All of which brings us to the practical problems of One-Child. ... [T]he country is now on the brink of radical population shrinkage. By 2050, China will be losing, on net, 20 million people every five years.
And whatever effect One-Child had on China's fertility rate, it also produced two unexpected changes in the country’s demographic profile.
First, One-Child created an enormous sex imbalance in the population. In nature, 105 boys are born for every 100 girls. But in China (and other Asian countries) there is a strong cultural preference for sons. Once Chinese were limited to one or, at most, two children, it became enormously important to parents that their one child be a male heir. The combination of ultrasound technology, which allowed sex-determination in utero, with industrial-scale abortion created an atmosphere in which it was thoroughly routine for mothers to abort female babies. This practice has become so widespread in China that there are a mind-boggling 123 boys born for every 100 girls. ...
China's sex imbalance means that the country has a large cohort of men for whom marriage will be a statistical impossibility. By the late 2020s nearly one in five Chinese men will be "surplus males." This has all sorts of cultural consequences—increased violence and political instability historically attend gender imbalances. But from a demographic standpoint, it means that China's already low fertility rate is functionally lower than it looks—because of the sex disparity among children who are born, many fewer than half will be females who have the opportunity to reproduce.
The other unintended consequence is that One-Child has radically altered China's age structure, giving it many more old people than young.

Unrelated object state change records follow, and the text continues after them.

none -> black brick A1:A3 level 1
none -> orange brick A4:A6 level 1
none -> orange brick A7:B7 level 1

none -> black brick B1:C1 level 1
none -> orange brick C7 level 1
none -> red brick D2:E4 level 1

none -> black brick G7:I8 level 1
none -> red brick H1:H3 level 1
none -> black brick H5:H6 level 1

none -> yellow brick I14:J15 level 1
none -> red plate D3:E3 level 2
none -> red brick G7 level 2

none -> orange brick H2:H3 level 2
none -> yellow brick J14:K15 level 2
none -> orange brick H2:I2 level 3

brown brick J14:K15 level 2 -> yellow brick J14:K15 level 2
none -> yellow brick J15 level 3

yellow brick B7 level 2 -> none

In 2005, the country's median age was 32-years-old. By 2050, it will be 45-years-old, and a full quarter of the populace will be over 65. That means 330 million senior citizens, most of whom will have little or no family to care for them.
China has no pension system to speak of and will have only 2 workers per retiree—which isn't much of a tax base from which to build one. The age ratio may cause a labor shortage, too: In the next 10 years, the number of Chinese aged 20 to 24 will drop by 45 percent. All age-cohorts will shrink, except among the elderly. It is a looming demographic catastrophe—[Demographer Nicholas] Eberstadt calls it a "slow-motion humanitarian tragedy." All of these problems are as obvious as they are unavoidable; yet they are rarely acknowledged in the West.